Experts also say that a solid budget generally takes a few months to perfect, because people usually forget some expenses at first or overestimate how much they'll save.

To combat this, Brown suggests giving yourself a lot of grace at the beginning and set yourself up for success by choosing reachable goals at least for the first few months.

For example, if someone's goal is to save $100 a month, she'll recommend that they start with $50. When you meet or exceed a goal, it gives you the encouragement to keep going, she said.  

When to consult a professional

Many people can set and maintain a budget on their own, but if you're really struggling after a few months, it may be time to consult with a professional.
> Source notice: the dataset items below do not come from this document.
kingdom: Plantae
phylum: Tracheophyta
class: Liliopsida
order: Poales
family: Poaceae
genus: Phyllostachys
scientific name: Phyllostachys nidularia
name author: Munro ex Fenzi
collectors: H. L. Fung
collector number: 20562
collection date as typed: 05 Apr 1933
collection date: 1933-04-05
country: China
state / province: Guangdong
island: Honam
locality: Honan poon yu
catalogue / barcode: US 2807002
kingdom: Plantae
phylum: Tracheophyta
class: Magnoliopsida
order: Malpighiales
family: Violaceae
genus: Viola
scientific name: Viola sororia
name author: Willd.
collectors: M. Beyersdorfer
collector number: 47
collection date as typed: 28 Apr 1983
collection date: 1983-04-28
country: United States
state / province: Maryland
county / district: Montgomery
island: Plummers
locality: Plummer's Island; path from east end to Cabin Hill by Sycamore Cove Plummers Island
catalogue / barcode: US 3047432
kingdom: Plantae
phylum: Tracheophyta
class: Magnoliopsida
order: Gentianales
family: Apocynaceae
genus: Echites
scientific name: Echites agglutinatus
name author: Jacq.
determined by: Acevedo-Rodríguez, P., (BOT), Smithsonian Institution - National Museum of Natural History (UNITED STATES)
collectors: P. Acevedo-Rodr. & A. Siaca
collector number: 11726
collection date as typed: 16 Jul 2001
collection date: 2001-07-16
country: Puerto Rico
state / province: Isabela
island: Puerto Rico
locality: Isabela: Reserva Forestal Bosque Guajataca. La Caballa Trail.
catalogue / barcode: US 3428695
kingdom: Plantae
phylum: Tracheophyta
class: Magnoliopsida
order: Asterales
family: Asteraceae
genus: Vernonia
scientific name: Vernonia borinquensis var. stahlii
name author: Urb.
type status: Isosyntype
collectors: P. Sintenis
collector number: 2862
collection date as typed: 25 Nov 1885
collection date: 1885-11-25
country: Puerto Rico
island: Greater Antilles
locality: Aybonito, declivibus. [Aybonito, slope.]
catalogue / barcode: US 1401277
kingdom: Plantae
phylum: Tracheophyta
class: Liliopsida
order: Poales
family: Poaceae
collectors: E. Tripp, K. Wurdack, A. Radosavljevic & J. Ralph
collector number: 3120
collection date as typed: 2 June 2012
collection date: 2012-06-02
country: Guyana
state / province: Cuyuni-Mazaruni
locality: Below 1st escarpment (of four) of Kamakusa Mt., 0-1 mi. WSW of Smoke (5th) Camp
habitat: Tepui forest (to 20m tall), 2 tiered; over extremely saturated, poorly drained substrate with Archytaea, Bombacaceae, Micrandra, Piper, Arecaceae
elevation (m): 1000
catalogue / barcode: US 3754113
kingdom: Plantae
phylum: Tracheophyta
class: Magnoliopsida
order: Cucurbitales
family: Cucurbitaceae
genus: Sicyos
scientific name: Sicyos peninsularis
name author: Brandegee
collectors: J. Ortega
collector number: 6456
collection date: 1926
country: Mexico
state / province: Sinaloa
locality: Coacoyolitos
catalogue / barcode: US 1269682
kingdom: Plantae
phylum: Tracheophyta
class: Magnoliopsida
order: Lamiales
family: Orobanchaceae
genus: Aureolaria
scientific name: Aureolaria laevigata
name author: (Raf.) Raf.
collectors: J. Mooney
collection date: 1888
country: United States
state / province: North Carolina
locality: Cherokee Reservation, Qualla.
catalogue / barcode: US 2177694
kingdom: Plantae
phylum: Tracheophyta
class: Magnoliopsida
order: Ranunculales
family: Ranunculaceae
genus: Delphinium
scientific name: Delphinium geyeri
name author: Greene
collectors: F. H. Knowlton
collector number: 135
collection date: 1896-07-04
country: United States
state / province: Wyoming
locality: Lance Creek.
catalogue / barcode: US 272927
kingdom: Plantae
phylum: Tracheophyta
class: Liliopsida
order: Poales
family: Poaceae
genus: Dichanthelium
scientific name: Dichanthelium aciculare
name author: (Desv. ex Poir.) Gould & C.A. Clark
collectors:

Those who need help with the basics of budgeting or have a spending problem may want to work with a financial counselor, coach or even a financial therapist. If you're looking to invest long-term or need help with goals such as buying a house, retiring or saving for college should look to work with a financial advisor.

Couples especially may want to work with an expert to have the help of an objective third party in working towards their goals, said Kevin Lao, a CFP and founder of Imagine Financial Security in St. Augustine, Florida.

“They might have different philosophies, or one might be a stronger personality than the other,” he said. “I see a lot of value in that process of sitting down and talking to married couples about their goals.”

A professional will also help with one of the most important parts of budgeting – just getting started.

“If you don't take the first step and start, you can never get there,” said Standfield. “So just get started.”